== What to do ==
1. Please list every day or calendar date named in the court hearing article below.
2. Carry on writing the court hearing article below, picking up after its final sentence.

== Page text ==

========

Terry Lee Black, 41, spoke seldom and softly during the short hearing in 3rd District Court. His hands were cuffed and secured to a chain around his waist, and his belly hung below his yellow Salt Lake County jail uniform.

Black, whose family had hired a private attorney to represent him in a robbery case that police say eventually led to him as a murder suspect, will be appointed a public defender in the murder case.

"It's a huge case," said defense attorney Ari Chino, who will remain as counsel in the robbery case. "It's going to be very, very expensive."

Chino told reporters he spoke briefly with Black prior to Friday's hearing, but only about the appointment of a public defender. Chino did not know why Black refused to be transported Tuesday and declined to comment on the specifics of the robbery defense.

Chino said Black's family is experiencing "shock at what he's been accused of."

Another hearing was set for July 31.

========

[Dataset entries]
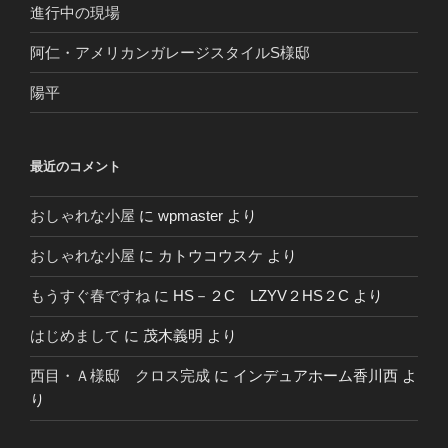
進行中の現場
阿仁・アメリカンガレージスタイルS様邸
陽平
最近のコメント
おしゃれな小屋
に
wpmaster
より
おしゃれな小屋
に
カトウコウスケ
より
もうすぐ春ですね
に
HS－２C LZYV２HS２C
より
はじめまして
に
茂木義明
より
西目・Ａ様邸 クロス完成
に
インデュアホーム香川西
よ
り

========

== Answers by item number ==
1. Friday, Tuesday, July 31

2.
Black is being held in the jail in lieu of $2 million bail.

It was his arrest for allegedly robbing a West Jordan Wells Fargo that police say that gave them a break in the murder investigation. A detective noticed dark stains on the man's hands and clothes that looked like they could have come from the burned field behind the Newbolds' home. Police later took DNA swabs of Black's genitals and found Sierra's DNA profile, charges state.

On June 29 — three days after Sierra's death — Black walked inside a Wells Fargo at 7869 S. Redwood and told a teller he needed $100, charges state. When the teller asked for identification, Black allegedly said, "This is a robbery." Black then held up four fingers, the charges state. The teller asked if he wanted $400 and he said that he wanted $4,000, according to court documents.

The teller Black she would need to go to the bank's vault for the money and, when she turned around, Black walked out of the bank, according to police.

Black lived a short distance from the Newbolds' home and infrequently attended the same church events.

Police found Sierra's body in a canal behind her home on June 26. According to charges filed earlier this week, home surveillance footage shows someone entering the Newbold home around 3 a.m. through a sliding door and leaving eight minutes later, carrying something.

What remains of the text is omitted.